• Zu prüfender Text:
# # #

Wie definieren Sie persönlich das Wort „Sucht“?

Ich halte mich an die international gültige Definition der Sucht, die ich sehr plausibel finde: Sucht ist gleichbedeutend mit dem Abhängigkeitssyndrom, das nach der Internationalen Diagnoseklassifikation (ICD-10) der Weltgesundheitsorganisation wie folgt definiert ist: „Wenn ein Mensch ein übermäßiges Verlangen nach einer Substanz verspürt, er seine Dosis steigern muss, um die ursprüngliche Wirkung zu erzielen, er Entzugssymptome, etwa Schwitzen oder Zittern, entwickelt, wenn er die Substanz deutlich reduziert oder weglässt, er die Kontrolle über den Konsum verloren hat, er wegen des Substanzkonsums Verpflichtungen oder Interessen vernachlässigt, er in Kauf nimmt, dass er sich durch den Konsum selbst schädigt, dann ist er süchtig nach der Substanz.“ Letztendlich genügen bereits drei der sechs aufgeführten Kriterien um die Diagnose eines Abhängigkeitssyndroms zu stellen.

Computer- und Internetsucht nehmen zu. Wie nehmen Betroffene ihre „Offlinewelt“ wahr?

Die Offlinewelt wird nicht selten als weniger attraktiv, weniger bunt, langweilig, öde und aversiv wahrgenommen. Je weiter die reale und die virtuelle Welt im Erleben der Betroffenen auseinanderklaffen, desto stärker ist die Sucht.

Wie kann man als Familienangehöriger Menschen helfen, die gerne zu tief ins Glas schauen?

Man sollte in einer ruhigen Minute, freundlich und Anteil nehmend seiner Besorgnis Ausdruck geben. Vorwürfe und Streitereien nutzen hier nichts. Man sollte dem Betroffenen empfehlen, eine Selbsthilfegruppe zu besuchen und einen Termin in einer Suchtberatungsstelle zu vereinbaren. Man kann ihnen auch ein Buch kaufen, in dem über Sucht informiert wird, zum Beispiel „Die Suchtfibel“ von Ralph Schneider, oder „Lieber schlau als blau“ von Johannes Lindenmeyer.

Ab wann ist man „süchtig“? Und wann müssten bei jedem die Alarmglocken schrillen?

Wenn drei der oben aufgeführten Symptomkomplexe des Anhängigkeitssyndroms vorliegen, ist man süchtig. Die Alarmglocken sollten schrillen, wenn man eines der obigen Merkmale bei sich erkennt. Wenn man morgens bereits den Impuls hat, Alkohol zu trinken oder wenn man alleine und aus Kummer trinkt, sind das ebenfalls Alarmsignale.

Gibt es auch so etwas wie eine Risikogruppe?

Ein besonders hohes Risiko haben Menschen, in deren Familie Suchterkrankungen vorkommen. Menschen, die eine Neigung haben, Ihren Impulsen schnell und spontan nachzugeben, Menschen mit sonstigen psychischen Störungen, wie zum Beispiel Depressionen oder Angststörungen, Menschen mit besonderen psychischen Problemen und einsame Menschen sind ebenso gefährdet.

# # #

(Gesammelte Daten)
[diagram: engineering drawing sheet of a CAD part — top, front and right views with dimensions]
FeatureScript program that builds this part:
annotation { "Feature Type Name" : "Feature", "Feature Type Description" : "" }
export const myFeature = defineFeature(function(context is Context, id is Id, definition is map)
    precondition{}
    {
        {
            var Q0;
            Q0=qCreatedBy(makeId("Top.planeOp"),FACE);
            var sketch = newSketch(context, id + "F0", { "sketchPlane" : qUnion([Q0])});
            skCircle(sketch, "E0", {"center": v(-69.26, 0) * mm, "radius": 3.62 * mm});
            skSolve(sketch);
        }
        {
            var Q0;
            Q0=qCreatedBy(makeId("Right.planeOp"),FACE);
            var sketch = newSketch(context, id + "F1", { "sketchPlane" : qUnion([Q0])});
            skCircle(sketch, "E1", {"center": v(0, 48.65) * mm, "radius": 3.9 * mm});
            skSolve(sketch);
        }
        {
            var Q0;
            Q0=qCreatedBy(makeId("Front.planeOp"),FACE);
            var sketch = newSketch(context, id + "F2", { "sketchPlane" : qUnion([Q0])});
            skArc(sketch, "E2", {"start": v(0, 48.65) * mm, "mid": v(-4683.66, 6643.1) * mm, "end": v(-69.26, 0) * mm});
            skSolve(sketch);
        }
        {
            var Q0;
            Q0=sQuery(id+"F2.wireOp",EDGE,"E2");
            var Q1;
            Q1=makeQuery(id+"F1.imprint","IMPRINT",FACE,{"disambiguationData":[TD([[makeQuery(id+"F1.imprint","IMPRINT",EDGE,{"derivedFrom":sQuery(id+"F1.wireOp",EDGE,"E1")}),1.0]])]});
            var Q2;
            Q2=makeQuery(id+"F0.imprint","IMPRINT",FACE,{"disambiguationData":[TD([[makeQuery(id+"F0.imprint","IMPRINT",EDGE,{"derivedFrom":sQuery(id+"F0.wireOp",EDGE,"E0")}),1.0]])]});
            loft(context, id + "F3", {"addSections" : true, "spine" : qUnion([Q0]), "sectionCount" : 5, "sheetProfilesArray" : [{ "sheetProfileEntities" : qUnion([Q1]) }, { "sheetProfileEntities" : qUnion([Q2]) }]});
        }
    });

# # #

• Ihre Aufgabe: Führen Sie das Interview über Sucht im Anschluss an die Antwort zur Risikogruppe weiter. Die Einträge haben mit dem Interview über Sucht nichts zu tun.

• Antwort zur Aufgabe:
Wie und wo kann man Hilfe finden?

Niedrigschwellige Anlaufstellen sind die Selbsthilfegruppen, etwa die Anonymen Alkoholiker, der Kreuzbund, das blaue Kreuz, die Guttempler, sowie die verschiedenen Freundeskreise. Weiterhin sind die psychosozialen Beratungsstellen dazu geeignet, kurzfristig für Gesprächsangebote zur Verfügung zu stehen. Hilfe kann man auch finden bei niedergelassenen Psychiatern, sowie in Psychiatrien, wo die notwendigen Entgiftungen durchgeführt werden. 

Wie sieht Ihre Hilfestellung aus?

Wir gehen telefonisch auf Fragen von Betroffenen ein, führen stationäre sowie ganztägig ambulante Entwöhnungsbehandlungen durch und betreuen sie in Nachsorgegruppen. Nach der ersten Beratung sollte eine stationäre Entgiftung durchgeführt werden, danach die Entwöhnung und schließlich die Nachsorge. Inhaltlich besonders bewährt hat sich die kognitive Verhaltenstherapie.

Ist eine Entwöhnung Kopfsache – zumal unser Gehirn unsere Schaltzentrale ist?

Vollkommen richtig. Ohne den Einsatz des Gehirns kann man keine sinnvolle Entwöhnung durchführen. In der Entwöhnung lernen die Betroffenen zu erkennen welche Auslöser ihr Suchtverhalten hat und wie man anders als durch den Suchtmittelkonsum damit umgehen kann. Sie erfahren, welche Strategien Sie einsetzen können, wenn der Impuls erneut zu konsumieren, sie wieder überfällt. Sie lernen auch mit ihren anderen Problemen lösungsorientiert umzugehen.

Bleibt Ihr Fazit…

Man kann ein glückliches Leben ohne Suchtmittel führen. Erfolgreiche Patienten und Patientinnen empfinden ihre Abstinenz viel mehr als eine Befreiung als einen Verzicht.